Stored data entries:
········
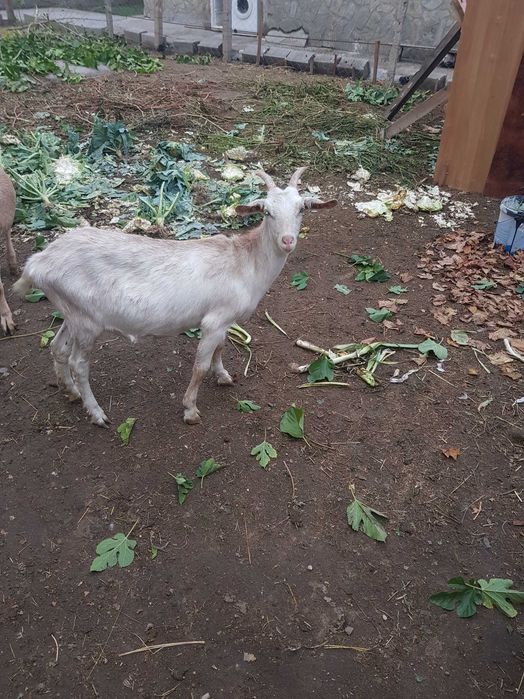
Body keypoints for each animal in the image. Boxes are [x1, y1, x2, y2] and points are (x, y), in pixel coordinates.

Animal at [14, 167, 336, 426]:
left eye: (302, 209)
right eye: (267, 212)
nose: (287, 241)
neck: (244, 262)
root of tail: (39, 262)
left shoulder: (225, 319)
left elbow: (221, 349)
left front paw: (223, 376)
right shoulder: (213, 321)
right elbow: (200, 366)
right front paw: (190, 409)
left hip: (72, 312)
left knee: (57, 347)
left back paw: (70, 393)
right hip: (86, 322)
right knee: (78, 364)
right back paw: (96, 413)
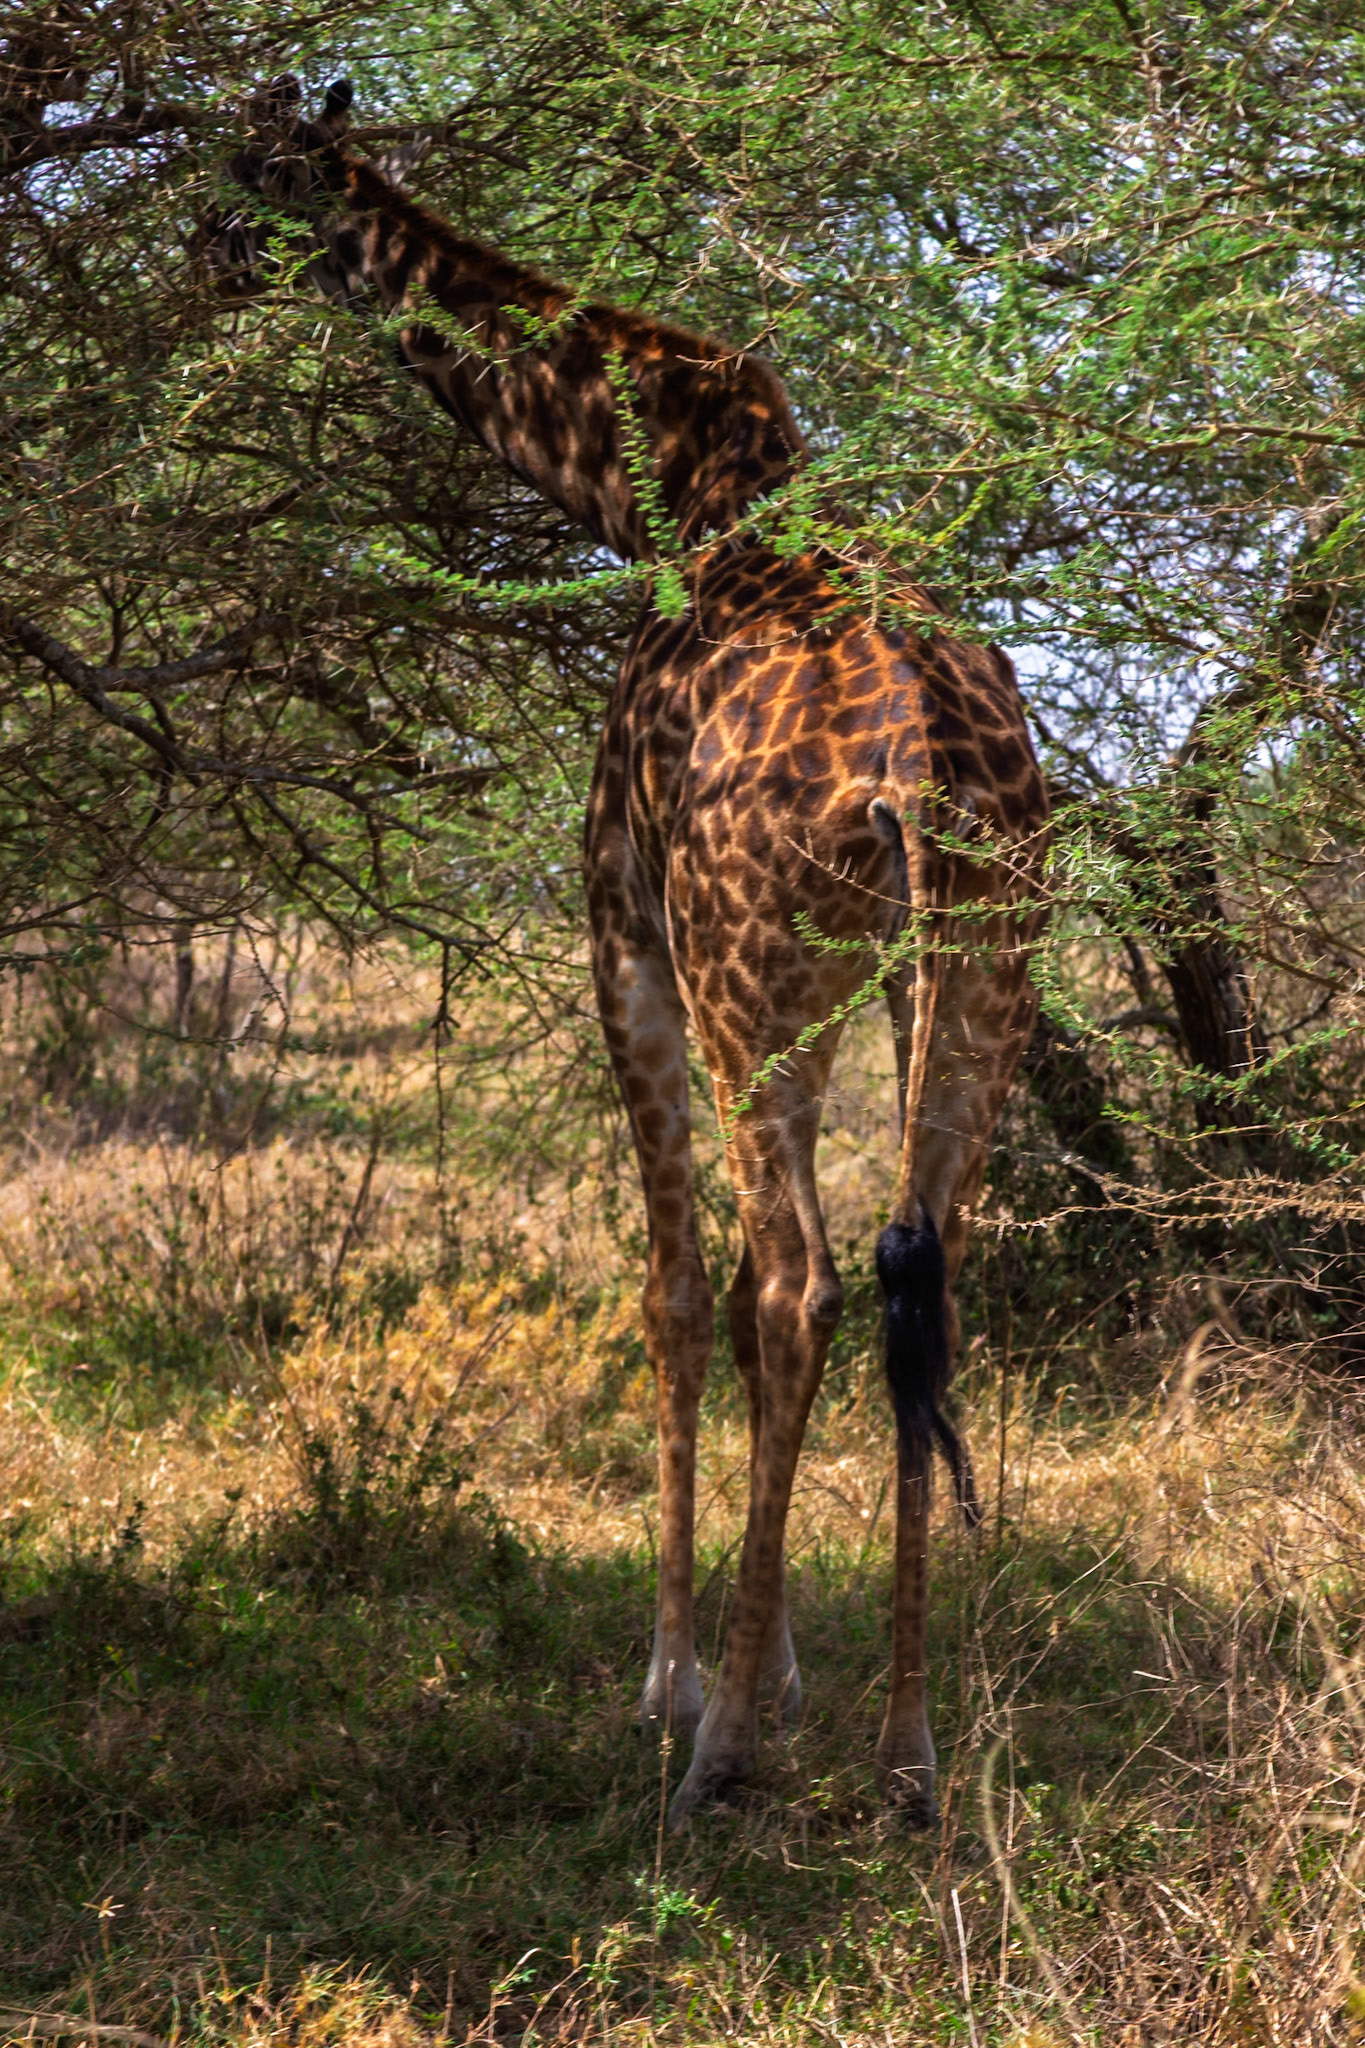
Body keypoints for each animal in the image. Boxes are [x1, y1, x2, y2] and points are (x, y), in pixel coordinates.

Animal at [214, 76, 1051, 1826]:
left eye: (251, 173)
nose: (204, 248)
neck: (655, 483)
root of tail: (924, 775)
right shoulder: (800, 991)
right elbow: (730, 1297)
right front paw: (777, 1665)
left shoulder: (627, 945)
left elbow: (676, 1293)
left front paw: (681, 1679)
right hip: (980, 973)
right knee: (921, 1284)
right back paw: (909, 1756)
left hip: (747, 978)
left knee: (802, 1285)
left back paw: (718, 1758)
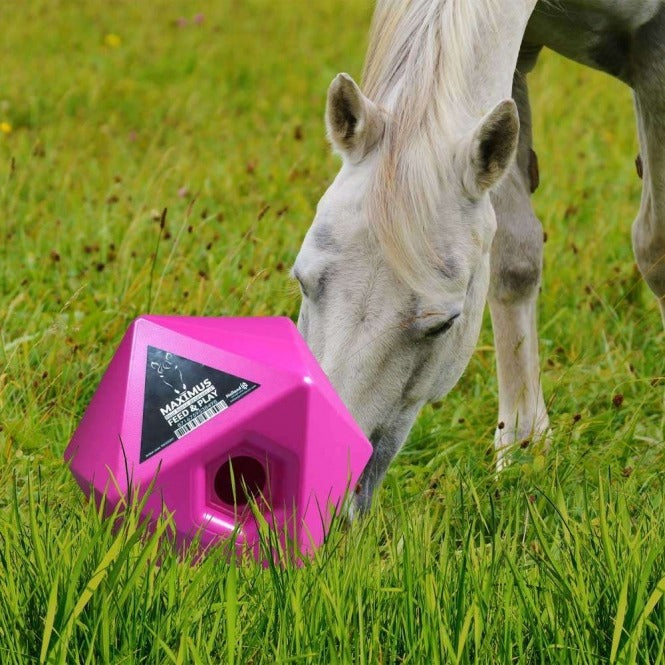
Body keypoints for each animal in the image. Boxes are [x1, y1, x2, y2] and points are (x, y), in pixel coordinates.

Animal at [292, 0, 665, 514]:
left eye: (443, 325)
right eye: (302, 281)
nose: (318, 498)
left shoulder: (655, 49)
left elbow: (656, 249)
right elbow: (514, 260)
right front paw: (525, 452)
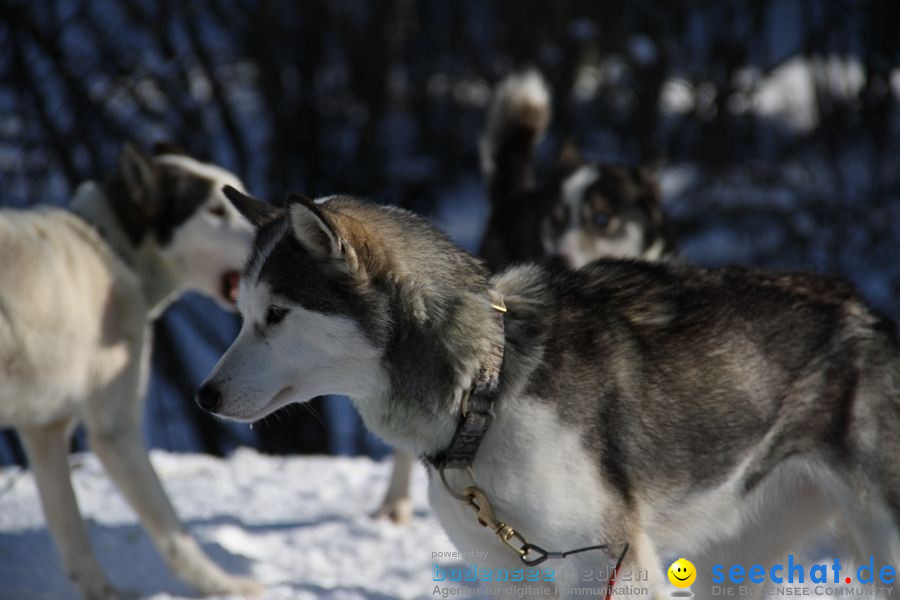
········
PROBLEM STATEMENT: Gather every line from the entries above where the word "back" appears, and copy them.

EXERCISE SOLUTION:
left back paw: (70, 393)
right back paw: (96, 413)
right back paw: (909, 1756)
left back paw: (718, 1758)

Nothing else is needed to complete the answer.